# Written task:
Reproduce every line of the material below verbatim, keeping blank lines, spacing, and punctuation unchanged.

# Data listing:
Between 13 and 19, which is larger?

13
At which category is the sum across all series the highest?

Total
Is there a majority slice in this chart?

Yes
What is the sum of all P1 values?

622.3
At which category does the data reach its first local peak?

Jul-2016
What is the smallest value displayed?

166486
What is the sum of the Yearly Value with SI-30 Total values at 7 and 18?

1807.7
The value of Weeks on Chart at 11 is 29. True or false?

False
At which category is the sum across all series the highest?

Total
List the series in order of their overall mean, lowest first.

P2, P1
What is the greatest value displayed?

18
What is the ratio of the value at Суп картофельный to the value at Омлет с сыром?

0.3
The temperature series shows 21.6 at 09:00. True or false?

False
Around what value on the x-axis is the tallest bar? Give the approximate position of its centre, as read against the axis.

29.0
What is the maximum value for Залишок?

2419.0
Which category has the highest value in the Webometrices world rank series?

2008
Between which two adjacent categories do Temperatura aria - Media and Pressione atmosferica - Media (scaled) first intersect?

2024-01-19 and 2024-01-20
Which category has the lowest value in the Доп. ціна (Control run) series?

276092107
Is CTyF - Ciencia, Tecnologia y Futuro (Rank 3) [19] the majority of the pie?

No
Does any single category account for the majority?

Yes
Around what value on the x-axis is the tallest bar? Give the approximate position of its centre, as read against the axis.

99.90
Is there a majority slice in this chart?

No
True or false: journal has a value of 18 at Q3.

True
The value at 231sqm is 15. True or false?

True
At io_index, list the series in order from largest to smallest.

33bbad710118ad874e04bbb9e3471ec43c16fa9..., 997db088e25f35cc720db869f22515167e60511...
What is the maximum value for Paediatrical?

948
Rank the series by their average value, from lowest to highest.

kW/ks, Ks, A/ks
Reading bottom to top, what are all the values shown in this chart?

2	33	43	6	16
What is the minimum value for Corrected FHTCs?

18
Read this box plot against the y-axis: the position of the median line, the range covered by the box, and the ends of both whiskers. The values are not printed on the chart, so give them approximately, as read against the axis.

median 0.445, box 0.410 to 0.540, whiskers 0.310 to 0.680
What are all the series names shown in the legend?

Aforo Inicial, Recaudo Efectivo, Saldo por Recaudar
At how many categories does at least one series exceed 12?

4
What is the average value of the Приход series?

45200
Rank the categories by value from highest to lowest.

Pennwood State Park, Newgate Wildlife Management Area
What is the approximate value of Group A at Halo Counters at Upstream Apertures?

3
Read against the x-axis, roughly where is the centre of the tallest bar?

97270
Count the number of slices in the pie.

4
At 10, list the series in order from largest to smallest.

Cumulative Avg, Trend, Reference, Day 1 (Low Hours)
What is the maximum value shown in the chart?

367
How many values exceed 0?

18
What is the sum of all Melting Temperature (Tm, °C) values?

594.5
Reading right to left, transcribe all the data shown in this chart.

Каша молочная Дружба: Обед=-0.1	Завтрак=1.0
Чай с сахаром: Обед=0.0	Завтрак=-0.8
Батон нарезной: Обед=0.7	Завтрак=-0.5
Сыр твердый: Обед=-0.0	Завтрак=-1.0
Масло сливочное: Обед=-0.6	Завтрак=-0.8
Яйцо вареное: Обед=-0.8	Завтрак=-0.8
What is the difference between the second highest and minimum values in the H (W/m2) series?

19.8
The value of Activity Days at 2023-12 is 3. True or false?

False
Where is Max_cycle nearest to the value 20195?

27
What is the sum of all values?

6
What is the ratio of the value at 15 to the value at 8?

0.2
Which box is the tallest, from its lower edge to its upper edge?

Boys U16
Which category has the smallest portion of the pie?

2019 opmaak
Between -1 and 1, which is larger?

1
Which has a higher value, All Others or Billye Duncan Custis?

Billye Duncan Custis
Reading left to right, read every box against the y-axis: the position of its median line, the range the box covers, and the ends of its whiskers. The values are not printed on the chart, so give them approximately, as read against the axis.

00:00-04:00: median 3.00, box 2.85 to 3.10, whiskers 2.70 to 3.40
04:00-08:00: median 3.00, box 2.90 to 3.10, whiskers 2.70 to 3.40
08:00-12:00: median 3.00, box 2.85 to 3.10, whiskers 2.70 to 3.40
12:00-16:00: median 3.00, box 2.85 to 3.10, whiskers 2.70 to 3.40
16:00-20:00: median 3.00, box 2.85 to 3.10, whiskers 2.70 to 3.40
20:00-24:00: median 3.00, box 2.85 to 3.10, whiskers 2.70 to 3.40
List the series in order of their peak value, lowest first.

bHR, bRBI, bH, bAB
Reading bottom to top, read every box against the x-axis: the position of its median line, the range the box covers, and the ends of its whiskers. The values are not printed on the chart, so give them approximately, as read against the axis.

# Answer below:
Between 13 and 19, which is larger?

13
At which category is the sum across all series the highest?

Total
Is there a majority slice in this chart?

Yes
What is the sum of all P1 values?

622.3
At which category does the data reach its first local peak?

Jul-2016
What is the smallest value displayed?

166486
What is the sum of the Yearly Value with SI-30 Total values at 7 and 18?

1807.7
The value of Weeks on Chart at 11 is 29. True or false?

False
At which category is the sum across all series the highest?

Total
List the series in order of their overall mean, lowest first.

P2, P1
What is the greatest value displayed?

18
What is the ratio of the value at Суп картофельный to the value at Омлет с сыром?

0.3
The temperature series shows 21.6 at 09:00. True or false?

False
Around what value on the x-axis is the tallest bar? Give the approximate position of its centre, as read against the axis.

29.0
What is the maximum value for Залишок?

2419.0
Which category has the highest value in the Webometrices world rank series?

2008
Between which two adjacent categories do Temperatura aria - Media and Pressione atmosferica - Media (scaled) first intersect?

2024-01-19 and 2024-01-20
Which category has the lowest value in the Доп. ціна (Control run) series?

276092107
Is CTyF - Ciencia, Tecnologia y Futuro (Rank 3) [19] the majority of the pie?

No
Does any single category account for the majority?

Yes
Around what value on the x-axis is the tallest bar? Give the approximate position of its centre, as read against the axis.

99.90
Is there a majority slice in this chart?

No
True or false: journal has a value of 18 at Q3.

True
The value at 231sqm is 15. True or false?

True
At io_index, list the series in order from largest to smallest.

33bbad710118ad874e04bbb9e3471ec43c16fa9..., 997db088e25f35cc720db869f22515167e60511...
What is the maximum value for Paediatrical?

948
Rank the series by their average value, from lowest to highest.

kW/ks, Ks, A/ks
Reading bottom to top, what are all the values shown in this chart?

2	33	43	6	16
What is the minimum value for Corrected FHTCs?

18
Read this box plot against the y-axis: the position of the median line, the range covered by the box, and the ends of both whiskers. The values are not printed on the chart, so give them approximately, as read against the axis.

median 0.445, box 0.410 to 0.540, whiskers 0.310 to 0.680
What are all the series names shown in the legend?

Aforo Inicial, Recaudo Efectivo, Saldo por Recaudar
At how many categories does at least one series exceed 12?

4
What is the average value of the Приход series?

45200
Rank the categories by value from highest to lowest.

Pennwood State Park, Newgate Wildlife Management Area
What is the approximate value of Group A at Halo Counters at Upstream Apertures?

3
Read against the x-axis, roughly where is the centre of the tallest bar?

97270
Count the number of slices in the pie.

4
At 10, list the series in order from largest to smallest.

Cumulative Avg, Trend, Reference, Day 1 (Low Hours)
What is the maximum value shown in the chart?

367
How many values exceed 0?

18
What is the sum of all Melting Temperature (Tm, °C) values?

594.5
Reading right to left, transcribe all the data shown in this chart.

Каша молочная Дружба: Обед=-0.1	Завтрак=1.0
Чай с сахаром: Обед=0.0	Завтрак=-0.8
Батон нарезной: Обед=0.7	Завтрак=-0.5
Сыр твердый: Обед=-0.0	Завтрак=-1.0
Масло сливочное: Обед=-0.6	Завтрак=-0.8
Яйцо вареное: Обед=-0.8	Завтрак=-0.8
What is the difference between the second highest and minimum values in the H (W/m2) series?

19.8
The value of Activity Days at 2023-12 is 3. True or false?

False
Where is Max_cycle nearest to the value 20195?

27
What is the sum of all values?

6
What is the ratio of the value at 15 to the value at 8?

0.2
Which box is the tallest, from its lower edge to its upper edge?

Boys U16
Which category has the smallest portion of the pie?

2019 opmaak
Between -1 and 1, which is larger?

1
Which has a higher value, All Others or Billye Duncan Custis?

Billye Duncan Custis
Reading left to right, read every box against the y-axis: the position of its median line, the range the box covers, and the ends of its whiskers. The values are not printed on the chart, so give them approximately, as read against the axis.

00:00-04:00: median 3.00, box 2.85 to 3.10, whiskers 2.70 to 3.40
04:00-08:00: median 3.00, box 2.90 to 3.10, whiskers 2.70 to 3.40
08:00-12:00: median 3.00, box 2.85 to 3.10, whiskers 2.70 to 3.40
12:00-16:00: median 3.00, box 2.85 to 3.10, whiskers 2.70 to 3.40
16:00-20:00: median 3.00, box 2.85 to 3.10, whiskers 2.70 to 3.40
20:00-24:00: median 3.00, box 2.85 to 3.10, whiskers 2.70 to 3.40
List the series in order of their peak value, lowest first.

bHR, bRBI, bH, bAB
Reading bottom to top, read every box against the x-axis: the position of its median line, the range the box covers, and the ends of its whiskers. The values are not printed on the chart, so give them approximately, as read against the axis.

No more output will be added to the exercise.